The new Canada Recovery Benefit (CRB) replaces the CERB extension, but there are some important differences to check between the two programs.
How much does the Canada Recovery Benefit (CRB) pay?
The CRB pays $500 per week in two-week periods, compared to the $500 per weeks paid by CERB in monthly periods. The CRA will collect income tax on the income in both cases, however, the way that is done differs. Under the CERB program, the full $2,000 per month went directly to eligible applicants. The CRA intends to collect the required tax when the 2020 filings are made next year.
In the case of the CRB, the CRA is withholding 10% of the payment for income tax right from the start, which means the payment made for the two-week period is only $900. When a person files their 2020 and 2021 income taxes, the CRA will determine if more tax is due on the CRB payments.
As mentioned, a CERB period covered four weeks. The CERB extension meant people could receive as much as $14,000 for the full seven periods of the program. People had to apply separately for each period.
The CRB program pays individuals for a maximum of 13 periods, or 26 weeks. Each period requires a new application. The total amount of money available per person is $13,000, but the withholding tax on the amount reduces the actual cash payments to $11,700. The CRB program runs from September 27, 2020 to September 25, 2021.
Who can get the Canada Recovery Benefit (CRB)?
The CRA designed the CRB program to help Canadian residents who lost income due to COVID-19 and are not covered under the Employment Insurance (EI) program.
The idea is to assist self-employed workers, or those who had employment income, but fall outside of EI coverage.

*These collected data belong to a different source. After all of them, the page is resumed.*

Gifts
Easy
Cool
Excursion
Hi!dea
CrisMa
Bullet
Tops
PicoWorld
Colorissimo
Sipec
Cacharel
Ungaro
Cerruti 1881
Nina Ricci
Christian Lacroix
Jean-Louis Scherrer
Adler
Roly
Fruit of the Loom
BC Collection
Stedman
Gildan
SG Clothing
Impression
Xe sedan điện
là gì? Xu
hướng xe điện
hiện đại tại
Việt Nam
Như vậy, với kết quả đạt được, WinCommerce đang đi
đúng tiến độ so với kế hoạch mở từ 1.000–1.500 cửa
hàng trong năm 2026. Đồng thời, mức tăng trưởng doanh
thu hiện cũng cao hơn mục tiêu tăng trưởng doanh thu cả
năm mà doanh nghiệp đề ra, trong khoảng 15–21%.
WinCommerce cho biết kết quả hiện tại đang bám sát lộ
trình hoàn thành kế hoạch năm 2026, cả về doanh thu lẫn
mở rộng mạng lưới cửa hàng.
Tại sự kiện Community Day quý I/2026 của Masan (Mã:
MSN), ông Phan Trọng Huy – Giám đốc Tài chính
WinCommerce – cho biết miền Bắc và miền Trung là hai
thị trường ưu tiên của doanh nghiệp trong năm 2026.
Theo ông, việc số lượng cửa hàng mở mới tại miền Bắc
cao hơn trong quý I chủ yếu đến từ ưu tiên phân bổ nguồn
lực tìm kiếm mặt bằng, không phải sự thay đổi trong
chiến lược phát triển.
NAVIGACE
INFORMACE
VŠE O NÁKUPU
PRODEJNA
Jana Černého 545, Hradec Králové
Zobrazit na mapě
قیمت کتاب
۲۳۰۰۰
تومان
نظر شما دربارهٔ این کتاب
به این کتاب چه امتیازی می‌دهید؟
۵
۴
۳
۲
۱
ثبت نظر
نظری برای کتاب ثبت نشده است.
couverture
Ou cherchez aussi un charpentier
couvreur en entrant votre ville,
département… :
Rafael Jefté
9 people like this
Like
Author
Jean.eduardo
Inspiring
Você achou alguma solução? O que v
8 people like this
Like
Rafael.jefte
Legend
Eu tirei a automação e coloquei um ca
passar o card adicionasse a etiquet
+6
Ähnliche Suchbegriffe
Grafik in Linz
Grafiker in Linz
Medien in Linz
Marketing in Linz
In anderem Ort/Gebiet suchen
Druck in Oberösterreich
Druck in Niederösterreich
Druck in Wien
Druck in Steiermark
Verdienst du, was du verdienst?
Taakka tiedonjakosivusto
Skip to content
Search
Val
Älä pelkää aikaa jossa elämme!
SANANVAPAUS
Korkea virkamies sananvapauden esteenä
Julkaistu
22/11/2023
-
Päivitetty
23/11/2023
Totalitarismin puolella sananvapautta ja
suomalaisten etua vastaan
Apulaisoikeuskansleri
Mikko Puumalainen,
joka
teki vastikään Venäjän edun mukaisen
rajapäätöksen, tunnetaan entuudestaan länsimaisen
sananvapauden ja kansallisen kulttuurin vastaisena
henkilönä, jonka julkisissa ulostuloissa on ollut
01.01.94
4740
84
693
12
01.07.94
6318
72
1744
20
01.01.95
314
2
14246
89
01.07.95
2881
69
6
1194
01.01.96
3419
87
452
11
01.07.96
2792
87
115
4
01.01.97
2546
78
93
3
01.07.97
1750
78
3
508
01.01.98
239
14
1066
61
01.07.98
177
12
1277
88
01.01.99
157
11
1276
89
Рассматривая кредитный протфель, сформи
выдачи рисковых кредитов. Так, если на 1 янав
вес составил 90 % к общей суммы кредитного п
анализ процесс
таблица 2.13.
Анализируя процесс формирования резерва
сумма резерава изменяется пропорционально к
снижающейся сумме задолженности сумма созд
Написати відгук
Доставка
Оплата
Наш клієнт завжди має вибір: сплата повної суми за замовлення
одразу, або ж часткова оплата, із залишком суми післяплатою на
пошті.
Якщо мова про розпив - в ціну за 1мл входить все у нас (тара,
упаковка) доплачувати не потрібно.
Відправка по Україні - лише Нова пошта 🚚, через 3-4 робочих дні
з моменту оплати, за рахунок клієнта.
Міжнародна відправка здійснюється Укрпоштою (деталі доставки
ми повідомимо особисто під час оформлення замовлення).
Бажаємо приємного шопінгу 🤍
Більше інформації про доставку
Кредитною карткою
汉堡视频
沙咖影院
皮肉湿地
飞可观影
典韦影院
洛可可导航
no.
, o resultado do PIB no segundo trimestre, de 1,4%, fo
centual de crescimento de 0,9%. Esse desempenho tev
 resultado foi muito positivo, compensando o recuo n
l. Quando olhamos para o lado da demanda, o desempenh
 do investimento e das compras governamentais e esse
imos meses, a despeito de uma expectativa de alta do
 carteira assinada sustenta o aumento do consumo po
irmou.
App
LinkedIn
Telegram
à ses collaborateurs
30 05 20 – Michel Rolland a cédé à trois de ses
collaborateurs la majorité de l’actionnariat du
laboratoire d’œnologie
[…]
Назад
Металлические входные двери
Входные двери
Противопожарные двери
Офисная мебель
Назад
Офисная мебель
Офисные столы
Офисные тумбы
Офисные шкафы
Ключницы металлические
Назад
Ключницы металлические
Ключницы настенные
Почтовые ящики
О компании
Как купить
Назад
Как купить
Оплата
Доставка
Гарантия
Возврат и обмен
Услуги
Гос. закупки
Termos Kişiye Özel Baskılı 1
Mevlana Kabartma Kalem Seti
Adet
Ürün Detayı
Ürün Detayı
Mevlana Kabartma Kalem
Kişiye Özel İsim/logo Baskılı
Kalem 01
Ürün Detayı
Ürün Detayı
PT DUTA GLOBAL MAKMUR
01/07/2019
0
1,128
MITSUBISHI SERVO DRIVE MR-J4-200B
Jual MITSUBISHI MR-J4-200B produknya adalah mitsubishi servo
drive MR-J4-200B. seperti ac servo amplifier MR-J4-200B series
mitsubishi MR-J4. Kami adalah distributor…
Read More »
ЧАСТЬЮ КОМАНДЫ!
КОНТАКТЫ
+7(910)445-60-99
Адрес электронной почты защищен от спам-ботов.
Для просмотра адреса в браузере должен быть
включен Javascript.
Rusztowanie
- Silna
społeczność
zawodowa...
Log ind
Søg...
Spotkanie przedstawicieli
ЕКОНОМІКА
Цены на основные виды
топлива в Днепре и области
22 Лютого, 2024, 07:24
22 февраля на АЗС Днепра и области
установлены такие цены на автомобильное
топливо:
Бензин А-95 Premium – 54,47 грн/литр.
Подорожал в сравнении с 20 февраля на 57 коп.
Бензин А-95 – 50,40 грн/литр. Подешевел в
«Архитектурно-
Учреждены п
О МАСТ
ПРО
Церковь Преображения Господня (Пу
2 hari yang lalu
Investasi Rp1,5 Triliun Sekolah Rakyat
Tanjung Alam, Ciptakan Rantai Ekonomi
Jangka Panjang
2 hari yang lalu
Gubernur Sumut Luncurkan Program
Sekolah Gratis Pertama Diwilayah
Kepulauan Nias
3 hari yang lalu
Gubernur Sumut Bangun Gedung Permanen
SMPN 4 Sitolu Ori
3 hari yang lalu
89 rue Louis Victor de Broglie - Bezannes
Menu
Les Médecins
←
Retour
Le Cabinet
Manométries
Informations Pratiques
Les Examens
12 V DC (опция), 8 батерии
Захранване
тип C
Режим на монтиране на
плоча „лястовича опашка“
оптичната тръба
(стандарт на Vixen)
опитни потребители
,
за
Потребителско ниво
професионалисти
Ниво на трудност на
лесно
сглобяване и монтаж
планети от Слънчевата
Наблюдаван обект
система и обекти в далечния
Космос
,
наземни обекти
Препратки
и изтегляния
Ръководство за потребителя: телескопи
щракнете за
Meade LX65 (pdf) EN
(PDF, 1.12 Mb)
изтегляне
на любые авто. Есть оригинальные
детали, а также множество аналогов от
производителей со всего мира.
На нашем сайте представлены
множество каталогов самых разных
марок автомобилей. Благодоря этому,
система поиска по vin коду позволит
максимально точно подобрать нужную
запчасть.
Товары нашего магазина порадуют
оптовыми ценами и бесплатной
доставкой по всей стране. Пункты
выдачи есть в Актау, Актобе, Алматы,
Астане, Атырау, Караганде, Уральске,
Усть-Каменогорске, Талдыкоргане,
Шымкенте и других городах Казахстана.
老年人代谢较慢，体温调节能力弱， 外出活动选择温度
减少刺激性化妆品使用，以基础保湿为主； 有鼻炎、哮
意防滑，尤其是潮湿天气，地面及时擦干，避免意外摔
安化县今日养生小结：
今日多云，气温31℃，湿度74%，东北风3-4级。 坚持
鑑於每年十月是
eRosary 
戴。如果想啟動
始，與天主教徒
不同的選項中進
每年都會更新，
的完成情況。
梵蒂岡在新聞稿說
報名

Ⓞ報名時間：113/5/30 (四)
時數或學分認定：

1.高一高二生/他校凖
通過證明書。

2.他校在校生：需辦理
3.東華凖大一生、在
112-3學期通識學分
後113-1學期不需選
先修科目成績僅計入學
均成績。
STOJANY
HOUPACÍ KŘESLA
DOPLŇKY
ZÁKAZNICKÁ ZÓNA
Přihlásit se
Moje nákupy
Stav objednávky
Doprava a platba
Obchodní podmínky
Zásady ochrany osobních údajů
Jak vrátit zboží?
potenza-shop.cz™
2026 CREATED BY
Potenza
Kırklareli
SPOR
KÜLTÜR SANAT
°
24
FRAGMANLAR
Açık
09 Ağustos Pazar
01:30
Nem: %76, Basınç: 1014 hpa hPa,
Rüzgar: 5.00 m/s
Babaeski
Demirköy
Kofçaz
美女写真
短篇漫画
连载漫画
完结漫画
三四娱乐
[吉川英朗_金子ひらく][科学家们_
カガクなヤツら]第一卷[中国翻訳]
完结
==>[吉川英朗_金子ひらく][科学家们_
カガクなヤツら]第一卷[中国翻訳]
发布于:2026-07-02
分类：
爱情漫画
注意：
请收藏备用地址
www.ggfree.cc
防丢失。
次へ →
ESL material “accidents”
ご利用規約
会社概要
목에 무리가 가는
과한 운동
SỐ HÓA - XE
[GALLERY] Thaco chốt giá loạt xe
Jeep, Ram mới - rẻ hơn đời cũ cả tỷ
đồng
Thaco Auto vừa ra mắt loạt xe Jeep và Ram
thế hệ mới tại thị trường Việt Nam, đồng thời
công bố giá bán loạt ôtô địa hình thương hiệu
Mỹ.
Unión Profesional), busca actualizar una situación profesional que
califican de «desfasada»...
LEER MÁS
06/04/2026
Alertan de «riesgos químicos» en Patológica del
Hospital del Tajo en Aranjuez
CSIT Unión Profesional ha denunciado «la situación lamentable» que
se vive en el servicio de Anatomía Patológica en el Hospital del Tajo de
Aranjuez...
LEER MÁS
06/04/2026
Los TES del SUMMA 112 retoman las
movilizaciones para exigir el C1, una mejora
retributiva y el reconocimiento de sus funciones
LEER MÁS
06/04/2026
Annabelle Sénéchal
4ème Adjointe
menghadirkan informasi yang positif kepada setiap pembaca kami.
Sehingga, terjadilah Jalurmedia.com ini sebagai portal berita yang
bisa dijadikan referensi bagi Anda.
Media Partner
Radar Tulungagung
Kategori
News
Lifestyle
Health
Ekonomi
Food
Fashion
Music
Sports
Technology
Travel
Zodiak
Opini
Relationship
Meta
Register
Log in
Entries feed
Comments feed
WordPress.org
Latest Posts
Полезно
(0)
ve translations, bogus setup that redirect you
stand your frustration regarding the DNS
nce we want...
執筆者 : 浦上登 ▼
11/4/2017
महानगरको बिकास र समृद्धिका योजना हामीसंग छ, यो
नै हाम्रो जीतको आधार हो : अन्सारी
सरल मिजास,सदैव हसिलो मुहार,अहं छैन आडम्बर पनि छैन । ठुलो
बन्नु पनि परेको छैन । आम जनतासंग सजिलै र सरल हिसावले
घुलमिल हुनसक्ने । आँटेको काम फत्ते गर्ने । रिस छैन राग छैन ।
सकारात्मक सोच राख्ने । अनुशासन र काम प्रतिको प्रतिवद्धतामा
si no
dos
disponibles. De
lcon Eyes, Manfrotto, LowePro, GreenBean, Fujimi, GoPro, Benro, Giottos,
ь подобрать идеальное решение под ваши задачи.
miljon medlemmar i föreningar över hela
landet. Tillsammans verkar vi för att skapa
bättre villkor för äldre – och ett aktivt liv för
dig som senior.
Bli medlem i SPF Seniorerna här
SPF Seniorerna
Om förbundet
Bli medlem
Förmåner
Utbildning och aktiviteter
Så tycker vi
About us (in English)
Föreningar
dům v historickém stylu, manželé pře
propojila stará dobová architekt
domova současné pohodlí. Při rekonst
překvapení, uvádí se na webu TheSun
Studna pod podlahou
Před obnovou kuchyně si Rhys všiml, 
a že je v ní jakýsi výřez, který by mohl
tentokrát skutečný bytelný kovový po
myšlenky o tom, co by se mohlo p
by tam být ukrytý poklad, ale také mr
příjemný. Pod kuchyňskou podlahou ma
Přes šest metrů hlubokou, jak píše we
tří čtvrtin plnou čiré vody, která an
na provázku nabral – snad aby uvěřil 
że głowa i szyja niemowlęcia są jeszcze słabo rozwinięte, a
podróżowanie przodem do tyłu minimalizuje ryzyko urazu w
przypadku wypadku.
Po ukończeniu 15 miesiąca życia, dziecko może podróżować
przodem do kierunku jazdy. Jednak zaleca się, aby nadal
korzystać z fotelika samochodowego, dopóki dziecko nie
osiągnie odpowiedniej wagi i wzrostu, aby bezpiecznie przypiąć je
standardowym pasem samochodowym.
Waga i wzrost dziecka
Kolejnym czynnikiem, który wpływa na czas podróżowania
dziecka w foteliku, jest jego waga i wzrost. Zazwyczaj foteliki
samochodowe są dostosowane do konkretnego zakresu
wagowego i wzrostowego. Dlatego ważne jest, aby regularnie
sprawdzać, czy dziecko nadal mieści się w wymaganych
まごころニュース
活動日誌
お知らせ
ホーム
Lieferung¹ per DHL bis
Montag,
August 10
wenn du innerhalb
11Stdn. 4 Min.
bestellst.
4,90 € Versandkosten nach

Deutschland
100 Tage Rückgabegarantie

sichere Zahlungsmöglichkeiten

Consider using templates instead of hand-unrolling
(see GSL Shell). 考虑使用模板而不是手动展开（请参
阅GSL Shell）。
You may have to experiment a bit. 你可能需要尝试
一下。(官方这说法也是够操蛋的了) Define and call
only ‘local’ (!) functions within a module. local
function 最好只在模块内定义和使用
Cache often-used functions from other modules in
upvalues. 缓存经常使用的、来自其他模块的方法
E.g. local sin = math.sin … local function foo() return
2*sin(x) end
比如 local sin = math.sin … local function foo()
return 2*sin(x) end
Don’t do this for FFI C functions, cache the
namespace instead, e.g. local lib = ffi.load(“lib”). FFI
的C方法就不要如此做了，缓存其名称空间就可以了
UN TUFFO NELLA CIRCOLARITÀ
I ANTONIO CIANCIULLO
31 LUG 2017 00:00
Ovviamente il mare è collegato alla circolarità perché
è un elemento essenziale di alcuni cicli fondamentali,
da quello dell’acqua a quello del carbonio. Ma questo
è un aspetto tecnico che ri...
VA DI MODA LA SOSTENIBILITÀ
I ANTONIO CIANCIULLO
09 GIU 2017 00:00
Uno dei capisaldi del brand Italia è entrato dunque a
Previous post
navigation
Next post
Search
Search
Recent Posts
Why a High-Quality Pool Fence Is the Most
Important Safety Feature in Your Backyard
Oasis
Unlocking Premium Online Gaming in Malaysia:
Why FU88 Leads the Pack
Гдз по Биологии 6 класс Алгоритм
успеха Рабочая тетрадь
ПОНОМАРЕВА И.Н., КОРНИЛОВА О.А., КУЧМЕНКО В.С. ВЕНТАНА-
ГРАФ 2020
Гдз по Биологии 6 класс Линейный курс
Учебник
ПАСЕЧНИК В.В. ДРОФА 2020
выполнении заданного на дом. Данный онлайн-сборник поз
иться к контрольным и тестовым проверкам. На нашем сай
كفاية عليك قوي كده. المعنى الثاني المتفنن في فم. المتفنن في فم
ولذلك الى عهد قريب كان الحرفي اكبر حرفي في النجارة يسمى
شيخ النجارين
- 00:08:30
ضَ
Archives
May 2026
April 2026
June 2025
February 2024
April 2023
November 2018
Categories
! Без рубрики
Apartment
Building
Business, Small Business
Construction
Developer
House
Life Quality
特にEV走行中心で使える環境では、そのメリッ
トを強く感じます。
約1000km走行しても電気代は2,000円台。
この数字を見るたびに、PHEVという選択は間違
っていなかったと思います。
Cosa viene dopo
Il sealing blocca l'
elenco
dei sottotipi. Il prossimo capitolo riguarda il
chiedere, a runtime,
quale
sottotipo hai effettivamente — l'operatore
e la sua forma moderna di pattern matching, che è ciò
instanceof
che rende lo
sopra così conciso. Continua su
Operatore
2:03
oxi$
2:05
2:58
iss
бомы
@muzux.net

This might include gig economy workers, and people who take contracts with a variety of businesses.
A person can only apply for and receive one benefit. Anyone who applies for or receives the Canada Recovery Sickness Benefit (CRSB), Canada Recovery Caregiver Benefit (CRCB), EI, QPIP, short-term disability, or workers’ compensation is not eligible under the CRB program.
Another important CRB rule to check is the minimum income requirement. Applicants had to have earned at least $5,000 in 2019, 2020, or the 12 months before the CRB application date.
In order to qualify for the Canada Recovery Benefit, a person must be out of work during the respective two-week period due to COVID-19 or income must be down 50% compared to the previous year’s average weekly income due to COVID-19.
How to protect yourself against a future financial crisis
The pandemic caught everyone by surprise. It is frustrating to be hit so hard by something completely out of your control. Unfortunately, this is the second major financial crisis in the past decade. It likely won’t be the last.
Given the constant uncertainty, it makes sense to start building our own personal recovery benefit fund. One way to do this is to use the Tax-Free Savings Account (TFSA) to hold top-quality dividend stocks and use the distributions to buy more shares.
The CRA can’t touch any earnings or profits we get from the Tax-Free Savings Account (TFSA) investments.
Over time, relatively small investments can grow to be large savings. In the event we don’t need to tap the fund before retirement, the money can grow to be quite substantial.
For example, a $10,000 investment in Royal Bank of Canada just 25 years ago would be worth $300,000 today with the dividends reinvested.
At the current dividend yield, the investment would generate $13,200 per year in dividend income!
The bottom line
The government might not have the means to implement another extensive Canada Recovery Benefit in future years.
We don’t know when the next financial crisis will occur, but we can start to build our own financial safety-net to protect against potential loss of income.
The TFSA is a perfect vehicle for this savings fund and the TSX Index is home to many top stocks, like Royal Bank.